_TASK ITEM:_ List every line of the records that contains the string "CONSEILS", matching case exactly.

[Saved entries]
-=-=-

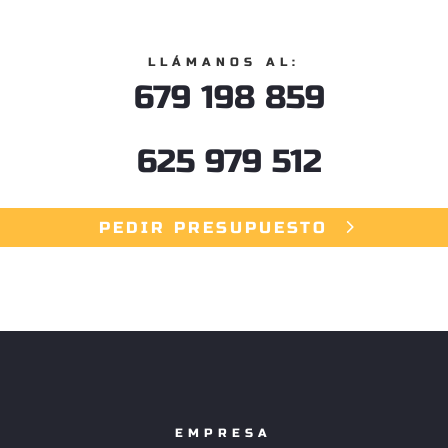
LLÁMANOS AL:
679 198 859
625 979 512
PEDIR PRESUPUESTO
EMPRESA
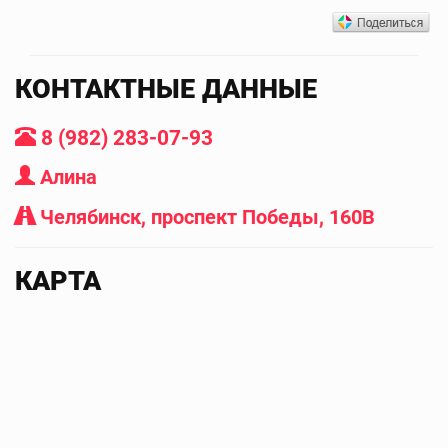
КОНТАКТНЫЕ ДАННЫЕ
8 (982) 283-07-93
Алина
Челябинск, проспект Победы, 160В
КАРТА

-=-=-

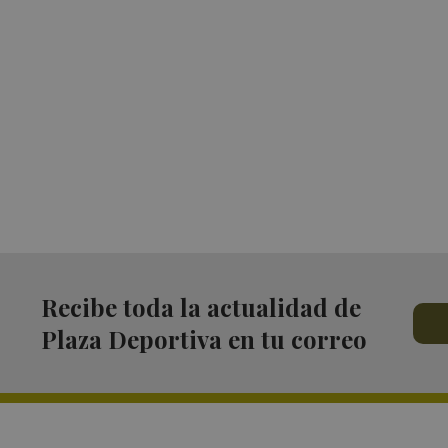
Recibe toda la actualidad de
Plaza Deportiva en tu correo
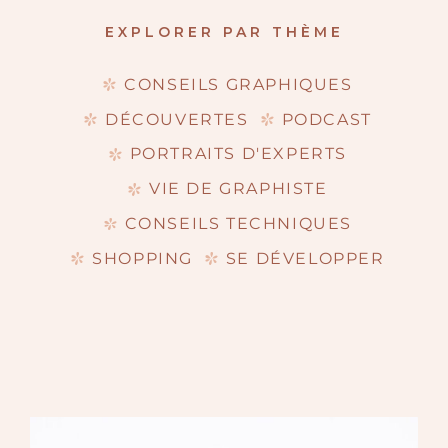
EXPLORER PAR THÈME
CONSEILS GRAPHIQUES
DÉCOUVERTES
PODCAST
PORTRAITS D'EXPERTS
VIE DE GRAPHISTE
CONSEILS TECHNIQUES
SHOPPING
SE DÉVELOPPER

-=-=-

_FINAL ANSWER:_
CONSEILS GRAPHIQUES
CONSEILS TECHNIQUES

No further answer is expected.